I visited regularly but until Swanny’s last illness I seldom went upstairs. Mounting the stairs now I asked myself where to start. I knew only that Swanny’s bedroom was the big one in the front over the drawing room but I couldn’t imagine her keeping the notebooks in there. In Asta’s own room, then? As I climbed the two higher flights I wondered again at her choice of the third floor and asked myself how a woman of ninety had managed those stairs several times each day while I, more than forty years younger, found it arduous to climb them once. No doubt, she had enjoyed being isolated up here. Like most writers she alternated extreme gregariousness with a powerful physical need for solitude.
The diaries weren’t there.
That isn’t strictly true. The last one was there, the incomplete diary for 1967 that stopped on September 9th. It lay where Swanny had found it, on the desk. The photograph albums were there too, rather consciously ‘arranged’, one of them, for instance, propped upright on the black oak table and open at the picture of Mogens and Knud in sailor suits and with their hair in long curls, the name of the photographer just showing at the foot: H. J. Barby, Gamle Kongevej 178. It had been taken just before they came to England. Two more albums were on a console table, a vase of dried flowers beside them.
I recalled the feature in the
Observer
magazine and the colour plates of this room. Swanny must have arranged things like this and kept them so for the journalists who came and the editors of magazines concerned with domestic interiors. It was a little like a shrine but not intended to house the sixty-two remaining diaries. I pulled open the carved flange in the oak table Swanny had once told me was a secret drawer. Sewing things were inside, needles and a pincushion and a silver thimble, and, incongruously, in a modern plastic zip-bag, the red-and-purple felt pen wiper Swanny had made for her mother’s thirty-third birthday.
There was one more floor. I went up and found rooms no one seemed ever to have lived in, rooms containing trunks, boxes and suitcases, all extremely tidy and well-cared-for. In the first was a hatbox in a large linen bag of the kind called ‘holland’, and a leather travelling wardrobe, stamped in gold with the initials M.S.K. of Torben’s mother. I opened it and found the polished wood hangers still inside on their rail. There were other cases as well and a trunk but all were empty.
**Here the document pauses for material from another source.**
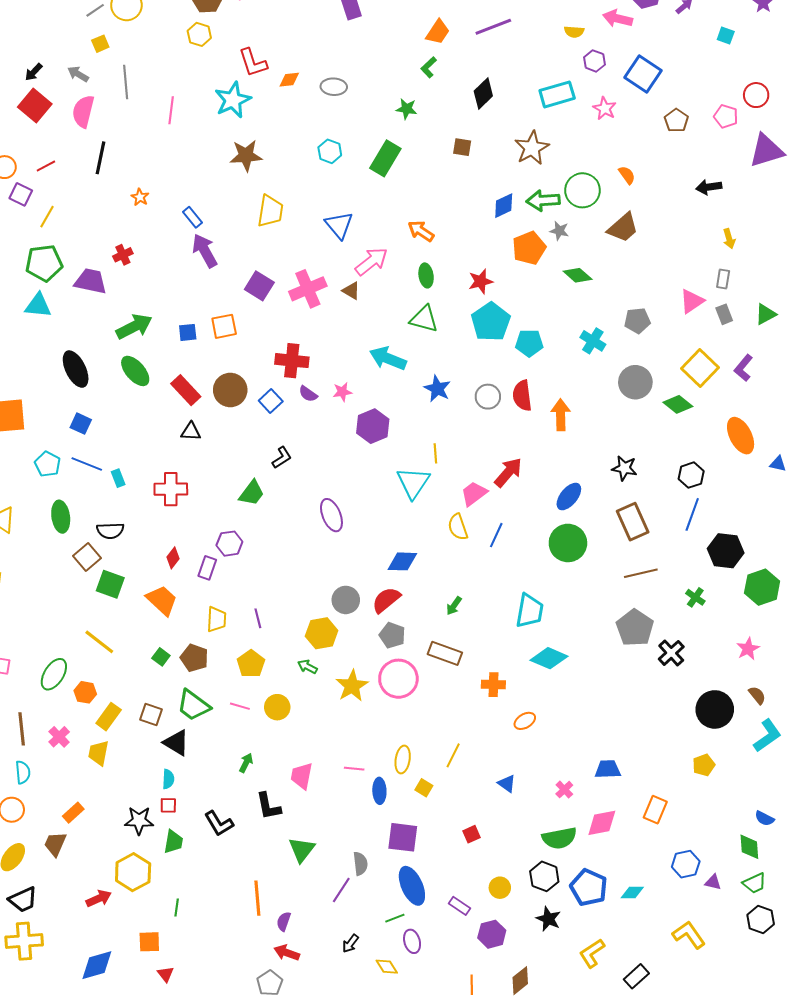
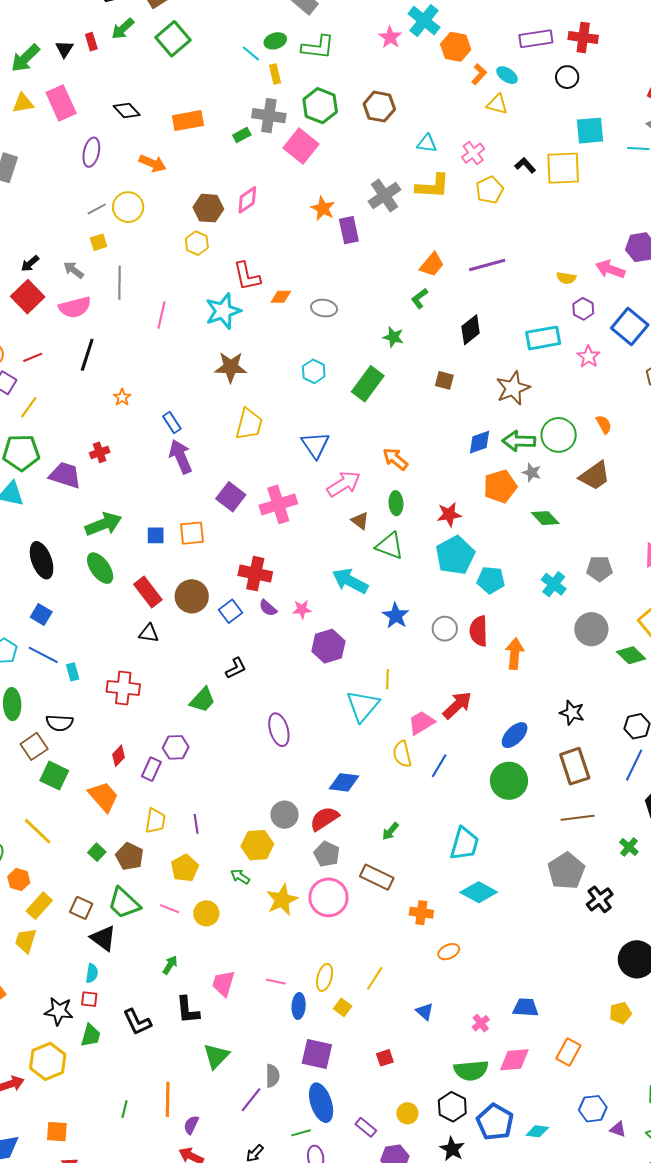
pink semicircle: (83, 111) -> (75, 307), turned -124
brown triangle: (351, 291) -> (360, 521), moved
green line: (177, 907) -> (124, 1109), moved

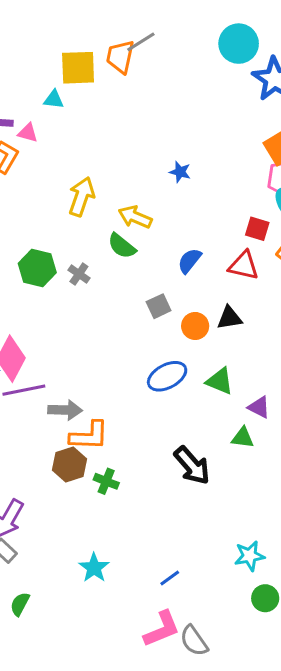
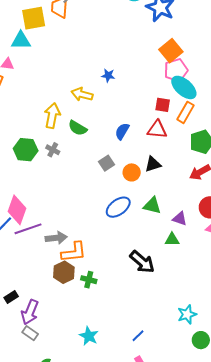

I began to sense, as I entered the second of these rooms, something dramatic about to happen, some revelation or some disquieting find. But I had forgotten Swanny, what she was like. I had forgotten her dislike of the sensational, her quiet ways, her prudence. She had suffered more from discovering, at nearly sixty, that she was not her parents’ child than an excitable or romantic woman might have. That went out of my head and I expected, here at the end of her life, and the end of her house, some final shocking gesture.